The shipyard's facilities allow it to construct vessels of up to 20,000 tonnes DWT. Between 1945 and 2010 it has built more than 100 large and 400 small civilian ships.

== History ==

Before 1945, the shipyard was the Königsberg unit of the German Schichau-Werke shipbuilding company.

Following World War II, the shipyard was absorbed into the Soviet state enterprise and operated as a government shipyard.

Sometime following the Dissolution of the Soviet Union in 1991, the shipyard became a part of the Russian state corporation United Shipbuilding Corporation.

=== 2010s, Project 11356 ===
In the early 2010s the shipyard started a series labeled Project 11356 for the Indian Navy. The lead frigate under the name Admiral Grigorovich was laid down in mid-December 2010 and was expected to be ready in November 2014. As of 2014, a total of six ships (including the Admiral Essen, the Admiral Makarov, the Admiral Butakov, the Admiral Istomin and the Admiral Kornikov) were slated to join the Black Sea Fleet by 2017.

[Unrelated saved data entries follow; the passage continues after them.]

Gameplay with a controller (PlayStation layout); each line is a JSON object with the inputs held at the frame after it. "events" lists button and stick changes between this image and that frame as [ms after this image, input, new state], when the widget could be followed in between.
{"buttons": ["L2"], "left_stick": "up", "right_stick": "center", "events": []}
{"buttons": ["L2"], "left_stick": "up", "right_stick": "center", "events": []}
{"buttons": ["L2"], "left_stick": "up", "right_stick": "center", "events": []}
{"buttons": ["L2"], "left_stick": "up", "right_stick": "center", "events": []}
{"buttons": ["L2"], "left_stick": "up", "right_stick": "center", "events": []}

The Admiral Butikov (serial number 01360) was launched on 2 March 2016. The Admiral Istomin (serial number 01361) and the Admiral Kornikov (serial number 01362) were launched in 2H2017, "mainly to make room in the construction dry docks", but had no superstructures and the hulls were incomplete. The construction of the second group of three frigates was suspended in 2017 by the Russian Navy due to absence of the gas-turbine power plants, which were originally ordered from a Ukrainian supplier. Although the Russian state United Shipbuilding Corporation had said in 2015 that the frigates would have Russian-made engines, Russia was unable to provide those in time.